══ MATERIAL FOR THIS EXERCISE

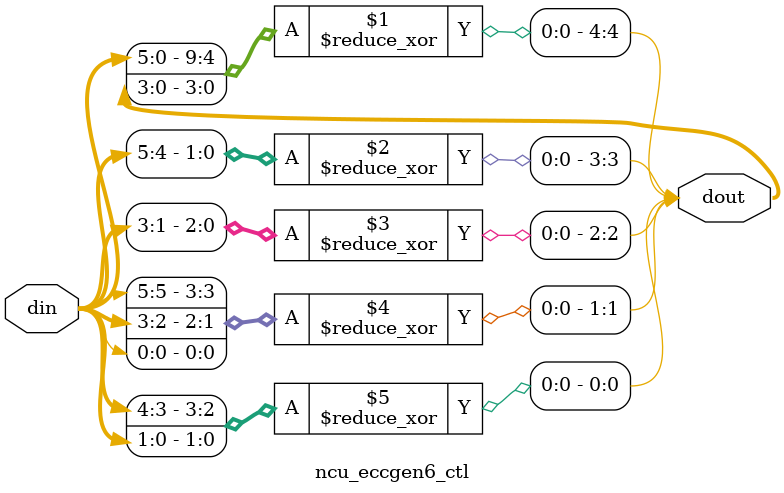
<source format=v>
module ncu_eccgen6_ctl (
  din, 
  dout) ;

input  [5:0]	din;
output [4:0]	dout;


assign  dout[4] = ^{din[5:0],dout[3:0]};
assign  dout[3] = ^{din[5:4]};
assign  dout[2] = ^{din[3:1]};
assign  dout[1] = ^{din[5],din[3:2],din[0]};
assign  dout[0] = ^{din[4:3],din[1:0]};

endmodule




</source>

════

**JOB ITEM**:
The full set of entries should be transcribed exactly, pictures left aside.

**OUTPUT OF THE TASK**:
<source format=v>
module ncu_eccgen6_ctl (
  din, 
  dout) ;

input  [5:0]	din;
output [4:0]	dout;


assign  dout[4] = ^{din[5:0],dout[3:0]};
assign  dout[3] = ^{din[5:4]};
assign  dout[2] = ^{din[3:1]};
assign  dout[1] = ^{din[5],din[3:2],din[0]};
assign  dout[0] = ^{din[4:3],din[1:0]};

endmodule




</source>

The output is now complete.